As promised Ed's Ketel One commercials:
Side Note: notice how Ed's beard is the sole beard to stand out. Jus' sayin'.


Wednesday, August 03, 2011

What I Learned in Kindergarten Wednesday

I realize I didn't post yesterday, but let's just come to terms early on in this relationship that it's likely I'm going to miss days. Hopefully, not many, but I'm just not always feeling the need to write and in order for whatever it is I'm talking/thinking about to come out even remotely coherently, I need to want to write about it. Otherwise, you get a bunch of garbled mess, which I'm trying desperately to avoid!

Anyway, I was too busy dancing around my house to Madonna. Starting with True Blue, which brought back so many great memories, I'm going to have to keep it on my favorites. I was eight or nine when it came out and I remember dancing on our pool deck (hand-built by my father, as our pool was also dug by himself! I'm tellin' you my dad is a BAMF) with the cassette tape playing the tape deck rocking out with my neighborhood girlfriends. Fun! But, I digress...it was a tangent alright, just not one that allowed me to sit down long enough to type out anything about how it was making me feel. So, that was it in a nutshell!

Anyway, today I sent off a letter to a production company to see if they'd be interested in working with me. I went in sort of silly, but that's my personality and I figure, this is how I'm going to be when they meet me face to face, so why act one way I'm not right off?

What does this have to do with What I Learned In Kindergarten? Well, in kindergarten, I was taught about manners (like anyone uses those these days, seriously) and to always be polite and gracious. I've been those two things my entire life and I've learned that really only those who are aggressive in some form will get anywhere. I've been too afraid to be aggressive in things that I've wanted for myself for whatever reason and I'm done. I'm not going to be an outright bitch about things, but I am gonna do Me and do it well. ;)

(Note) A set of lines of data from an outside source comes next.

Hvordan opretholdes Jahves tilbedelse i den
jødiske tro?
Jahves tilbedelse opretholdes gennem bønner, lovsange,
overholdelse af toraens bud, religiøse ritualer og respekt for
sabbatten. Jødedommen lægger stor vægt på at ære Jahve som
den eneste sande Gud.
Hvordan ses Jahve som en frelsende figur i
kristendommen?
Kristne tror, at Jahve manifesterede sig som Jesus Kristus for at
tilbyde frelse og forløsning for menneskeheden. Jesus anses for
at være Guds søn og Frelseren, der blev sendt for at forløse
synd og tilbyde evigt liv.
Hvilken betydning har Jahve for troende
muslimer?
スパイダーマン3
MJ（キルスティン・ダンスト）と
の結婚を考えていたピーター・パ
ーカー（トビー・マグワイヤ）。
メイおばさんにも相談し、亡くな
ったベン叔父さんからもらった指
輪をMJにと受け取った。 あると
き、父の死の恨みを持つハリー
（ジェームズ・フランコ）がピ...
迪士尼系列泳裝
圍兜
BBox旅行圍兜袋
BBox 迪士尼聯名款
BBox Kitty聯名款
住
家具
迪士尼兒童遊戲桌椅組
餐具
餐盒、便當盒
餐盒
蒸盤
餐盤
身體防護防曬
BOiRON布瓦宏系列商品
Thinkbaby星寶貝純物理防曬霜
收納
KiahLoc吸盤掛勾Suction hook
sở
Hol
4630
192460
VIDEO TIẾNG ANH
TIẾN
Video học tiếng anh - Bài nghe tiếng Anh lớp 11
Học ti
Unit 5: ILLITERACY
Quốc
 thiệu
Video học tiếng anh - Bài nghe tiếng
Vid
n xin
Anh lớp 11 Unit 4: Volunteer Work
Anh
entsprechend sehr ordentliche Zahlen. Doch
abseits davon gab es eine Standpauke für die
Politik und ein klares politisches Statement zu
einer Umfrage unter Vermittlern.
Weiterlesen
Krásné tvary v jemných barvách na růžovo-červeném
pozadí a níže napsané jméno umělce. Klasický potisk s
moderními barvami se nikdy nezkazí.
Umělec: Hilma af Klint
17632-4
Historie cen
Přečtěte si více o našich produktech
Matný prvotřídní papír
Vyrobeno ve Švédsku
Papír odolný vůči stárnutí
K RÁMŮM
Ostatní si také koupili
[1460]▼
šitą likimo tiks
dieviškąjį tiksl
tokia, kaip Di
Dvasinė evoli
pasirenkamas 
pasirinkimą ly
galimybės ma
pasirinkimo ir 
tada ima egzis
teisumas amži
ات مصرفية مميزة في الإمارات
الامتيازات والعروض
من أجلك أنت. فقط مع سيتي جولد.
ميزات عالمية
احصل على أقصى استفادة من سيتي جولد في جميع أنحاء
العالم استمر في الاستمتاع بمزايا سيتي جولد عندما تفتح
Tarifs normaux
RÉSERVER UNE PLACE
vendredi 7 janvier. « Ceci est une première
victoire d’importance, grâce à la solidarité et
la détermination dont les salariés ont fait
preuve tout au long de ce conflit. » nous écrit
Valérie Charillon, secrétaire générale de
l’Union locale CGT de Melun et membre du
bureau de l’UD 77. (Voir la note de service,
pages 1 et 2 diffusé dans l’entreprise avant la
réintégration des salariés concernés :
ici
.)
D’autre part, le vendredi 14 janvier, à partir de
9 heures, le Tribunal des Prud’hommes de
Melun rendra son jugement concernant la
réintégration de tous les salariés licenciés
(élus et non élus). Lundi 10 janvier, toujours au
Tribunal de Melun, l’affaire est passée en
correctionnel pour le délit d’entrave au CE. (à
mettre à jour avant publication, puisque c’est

My script's getting picked up and I'm getting this thing going!

Monday, August 01, 2011

Happy August!

Welcome to August! Man, it felt as though July was taking  literally forever.

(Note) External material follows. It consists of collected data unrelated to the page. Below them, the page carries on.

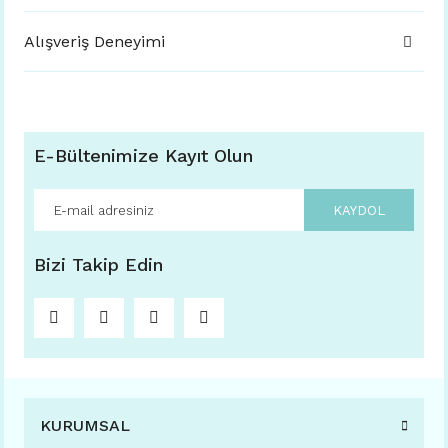
Alışveriş Deneyimi
E-Bültenimize Kayıt Olun
KAYDOL
Bizi Takip Edin
KURUMSAL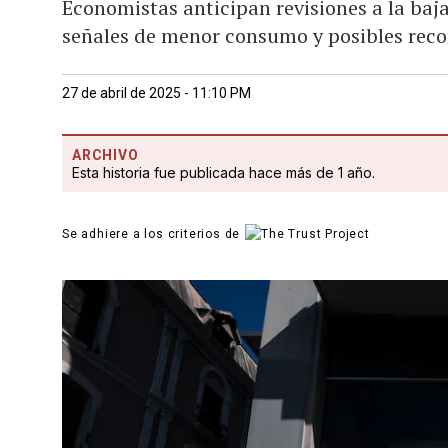
Economistas anticipan revisiones a la baj
señales de menor consumo y posibles reco
27 de abril de 2025 - 11:10 PM
ARCHIVO
Esta historia fue publicada hace más de 1 año.
Se adhiere a los criterios de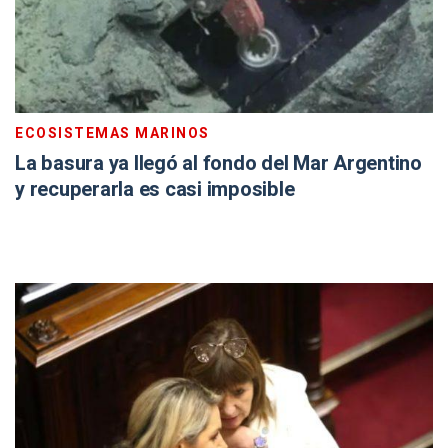
ECOSISTEMAS MARINOS
La basura ya llegó al fondo del Mar Argentino
y recuperarla es casi imposible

I just posted my movie review for the week and I realized that I need to watch a movie before Monday to do the review otherwise it's just a mad dash and I end up stressing out so much that I just don't do it.

Obviously, I missed a posting on Saturday. I realize that no one at this juncture but me cares, but whatever. I'm still not sure how I want to handle that day. Just a random splattering of the things that go on in my head in regards to sex or what? Blah.

I'd start thinking about what I want to post about tomorrow, but I think that would defeat the purpose of the 'tangent'. Ha. Okay, off to work on...oh! My letter to the production company I hope to work with in the near future.

Listening to Lifehouse. I love them. I forget how much I love them until I remind myself. <3 Love that guy's voice. *sigh*

Movie Review Monday: The Cook, The Thief, His Wife, & Her Lover

Released: 1989
Directed by: Peter Greenaway
Written by: Peter Greenaway
Parental Rating: NC-17, yep, it’s that graphic, so not only language, but sex talk, including but not limited to allusion to and speak about rape. Fair warning. Oh, and a fun little twist at the end.
Spoiler Alert: Oh, you know it, kids.
Confessions 33 Rating: Ed Quinn
Peter Greenaway is a freaking genius. This movie is absolutely amazing. It’s beautifully shot, the cast is brilliant, and the tale is wonderfully twisted. I love this movie. If that’s any indication of my personality…then, so be it.
Where to begin!
Bourgeois and boorish crime boss, Albert Spica and his gang of thugs have stripped a man naked in an alley, are beating him, rubbing dog shit all over him, and then proceed to piss all over him. Apparently, this man should have paid up when originally asked or he wouldn’t be in this predicament. Off in the distance mongrel dogs chew on discarded bones.
Albert clearly, takes a great joy in humiliating this man in front of his wife, Georgina (Helen Mirren), who in the meantime tries to get Albert to cease his rabid assault upon this hapless man.